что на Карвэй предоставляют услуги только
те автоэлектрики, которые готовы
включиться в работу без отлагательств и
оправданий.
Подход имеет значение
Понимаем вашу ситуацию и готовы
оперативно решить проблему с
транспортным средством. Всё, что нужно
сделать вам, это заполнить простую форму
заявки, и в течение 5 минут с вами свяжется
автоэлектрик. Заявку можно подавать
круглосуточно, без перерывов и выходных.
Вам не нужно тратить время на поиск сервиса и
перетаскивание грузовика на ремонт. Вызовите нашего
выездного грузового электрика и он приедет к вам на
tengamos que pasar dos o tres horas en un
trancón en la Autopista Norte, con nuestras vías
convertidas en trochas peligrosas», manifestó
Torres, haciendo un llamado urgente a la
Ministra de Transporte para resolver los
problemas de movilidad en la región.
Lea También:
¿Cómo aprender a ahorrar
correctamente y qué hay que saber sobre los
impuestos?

==*==

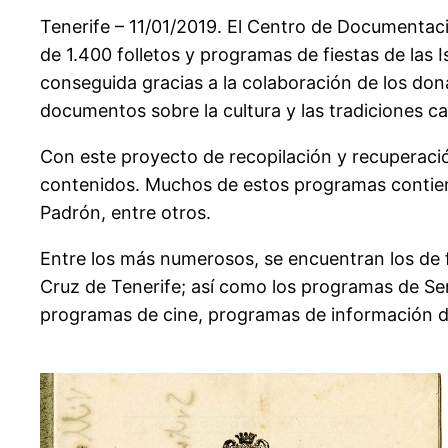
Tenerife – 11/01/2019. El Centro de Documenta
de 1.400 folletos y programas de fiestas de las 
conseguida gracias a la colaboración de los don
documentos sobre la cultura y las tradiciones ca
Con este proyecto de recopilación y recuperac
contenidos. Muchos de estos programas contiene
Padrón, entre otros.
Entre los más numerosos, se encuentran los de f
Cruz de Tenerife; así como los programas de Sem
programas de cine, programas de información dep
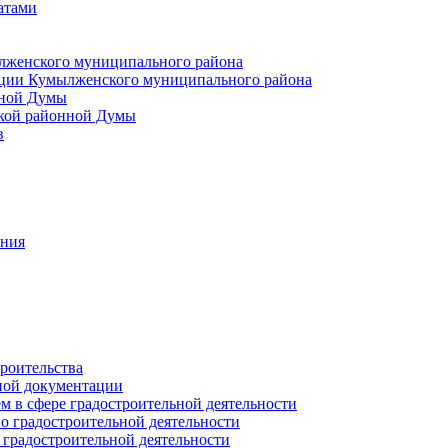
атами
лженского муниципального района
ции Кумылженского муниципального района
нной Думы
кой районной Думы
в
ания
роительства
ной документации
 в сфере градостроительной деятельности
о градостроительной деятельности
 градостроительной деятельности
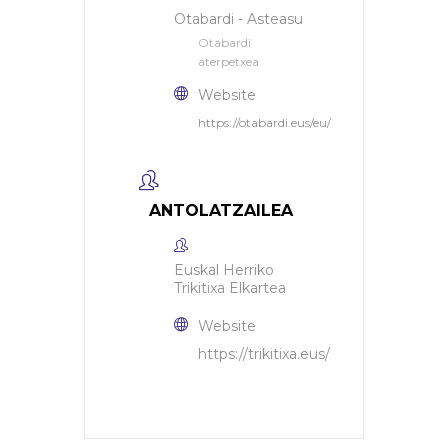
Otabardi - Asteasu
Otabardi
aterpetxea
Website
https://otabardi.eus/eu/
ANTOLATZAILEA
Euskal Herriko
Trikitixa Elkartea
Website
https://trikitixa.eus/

==*==

▶ **Aim of the exercise**: Return each line of the data above that includes the word "градостроительной".

▶ **Answer to the exercise**:
 в сфере градостроительной деятельности
о градостроительной деятельности
 градостроительной деятельности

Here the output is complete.